When grief and depression blur
Grief and depression can look alike from the outside, low mood, poor sleep, no appetite, little interest in life, and they can overlap. But they are not the same. Grief tends to come in waves, with moments of connection and even relief between them, and it stays tied to the person you lost. Depression is often flatter and more constant, a heavy numbness that settles over everything.
Sometimes grief slides into depression, especially when it has been carried alone for a long time. There is no need to diagnose yourself. If life feels permanently grey rather than painfully tender, it is worth mentioning to your GP as well as finding someone to talk to.
Grief that was never allowed
Sometimes grief gets stuck simply because there was never any room for it. You had young children to hold together, a job you could not step back from, or a family that did not talk about loss. So you packed it away to keep going, and it waited. Grief that has been postponed does not expire. It tends to sit quietly until something finally gives it permission to surface.
If that is you, the grief arriving now, months or years late, is not a malfunction. It is the feeling finally finding a gap to come through. Given room, it can begin to move.
It is never too late for grief to move
People who have carried stuck grief for years sometimes believe they have missed their chance, that too much time has passed for anything to change. That is not how grief works. Grief does not have an expiry date, and neither does healing. People process losses from decades ago and find real relief, because the grief was never gone, only waiting for room.
Whether your loss was last month or twenty years ago, the grief that is still with you can still be met. Being stuck for a long time does not mean you are stuck forever. It means the conditions for the grief to move have not been there yet, and those conditions can still be made.
When to reach out for support
If your grief has stayed intense for a long time, if it is affecting your sleep, your relationships or your ability to function, or if you feel permanently stuck in the loss, it is worth reaching out. Not because you have failed to cope, but because some grief is too heavy to move alone.
That is what grief and loss counselling is for. If you would like to understand the approach first, you can read about how Christina works. If something feels urgent or unsafe, please contact your GP, or call Lifeline on 13 11 14, or 000 in an emergency.
“I was able to see core issues that I was not able to recognise before.”
If you would like somewhere to put this
You do not have to carry your grief alone, or have the right words for it. Christina offers gentle, unhurried grief and loss counselling online across Australia. The first 15 minutes are free, so you can see how it feels and stop there if you want to. There is nothing to lose.

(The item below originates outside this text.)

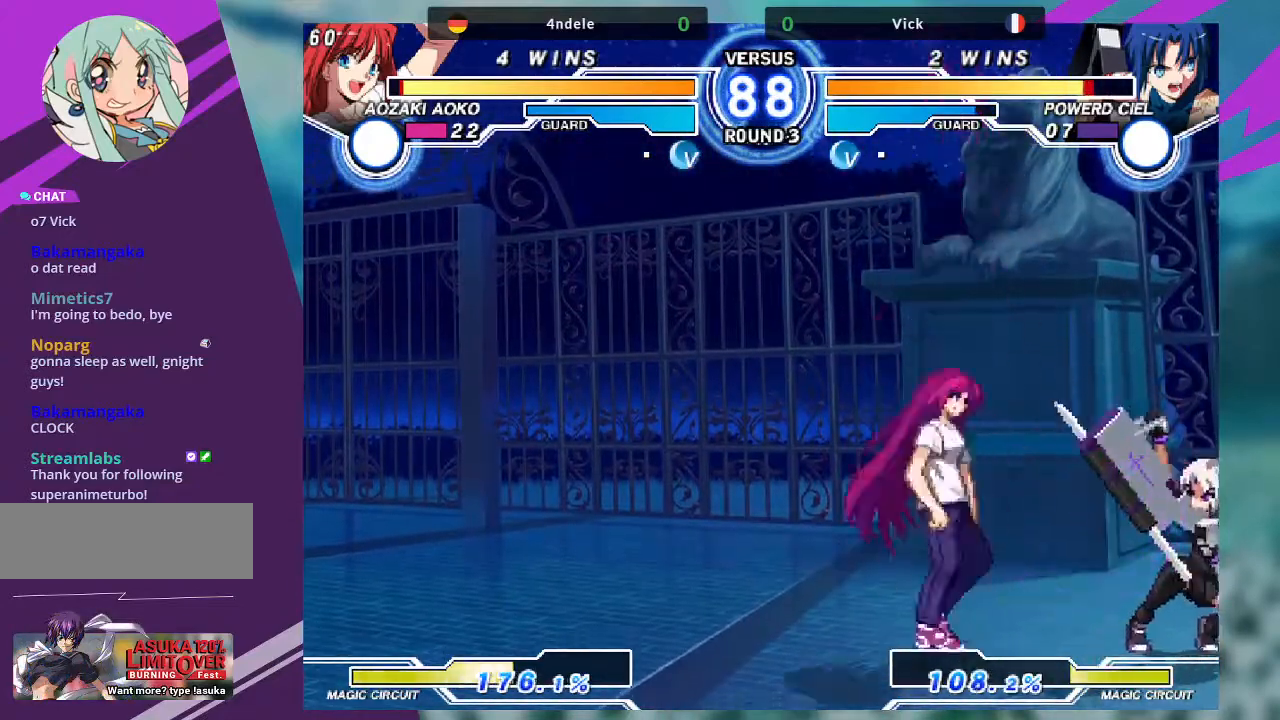
{"buttons": [], "left_stick": "up-left", "events": [[234, "left_stick", "up-left"]]}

Book a free 15-minute assessmentQuestions people ask
How long is normal grief supposed to last?
There is no fixed timeline. Grief usually changes shape over months and years rather than ending, and it can return on anniversaries. Lingering grief is not automatically a problem. What matters is whether it stays so intense that life cannot move at all.
What is prolonged grief?
Prolonged or complicated grief is grief that stays sharp, consuming and disabling for a long time, making it very hard to accept the loss or re-engage with life. It is estimated to affect around 1 in 10 bereaved people and can be helped with support.
Can counselling help if my grief feels stuck?
Yes. Stuck grief often eases when it is felt and witnessed safely rather than carried alone. Grief and loss counselling offers an unhurried space to approach the harder parts at your own pace. If anything feels unsafe, contact your GP or call Lifeline on 13 11 14.